_Written task_: Copy out the entries below word for word. Leave the pictures out of your copy.

━━━━━ Records provided

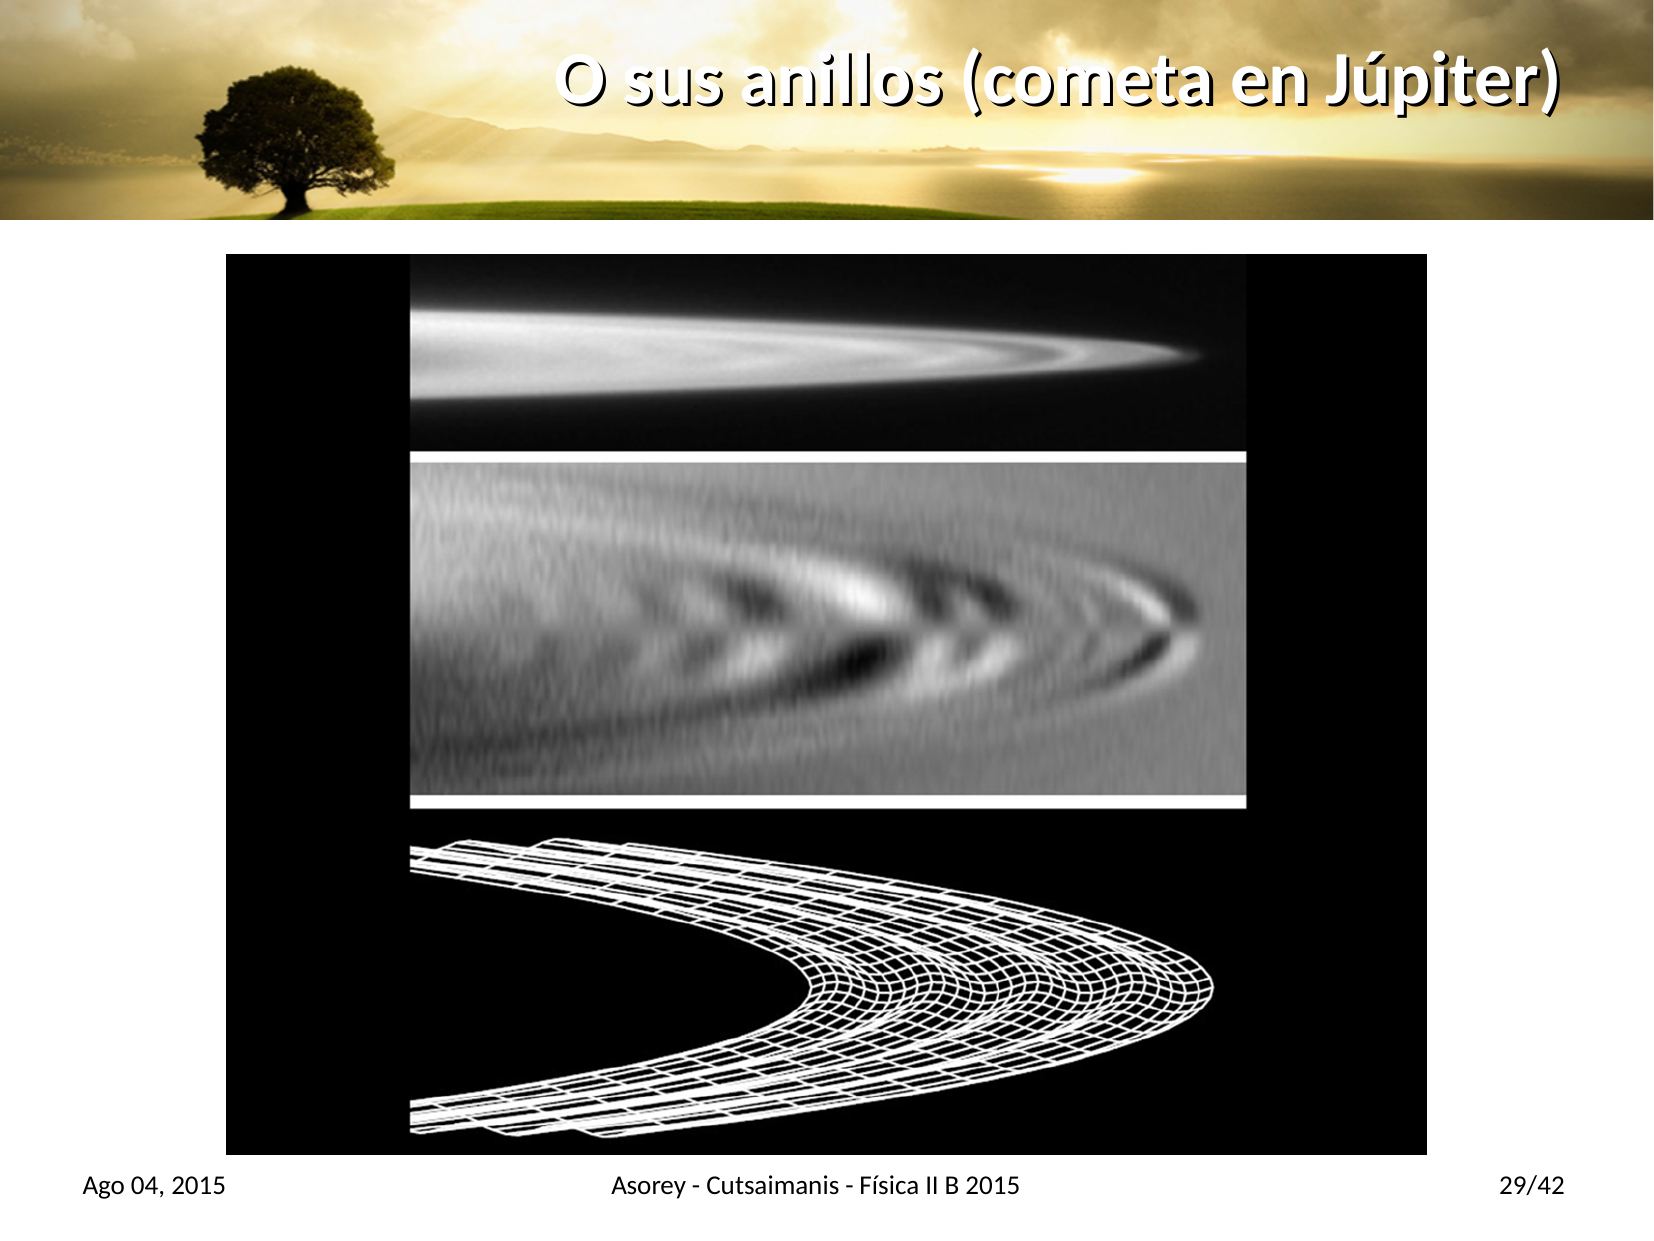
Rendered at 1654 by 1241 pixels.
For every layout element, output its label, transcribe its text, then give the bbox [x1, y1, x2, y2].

picture [226, 254, 1427, 1156]
title O sus anillos (cometa en Júpiter) [75, 19, 1564, 151]
picture [0, 0, 1654, 220]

━━━━━━━━━━

_Solved exercise_:
Rendered at 1654 by 1241 pixels.
For every layout element, output its label, transcribe its text, then give the bbox [x1, y1, x2, y2].

picture [226, 254, 1427, 1156]
title O sus anillos (cometa en Júpiter) [75, 19, 1564, 151]
picture [0, 0, 1654, 220]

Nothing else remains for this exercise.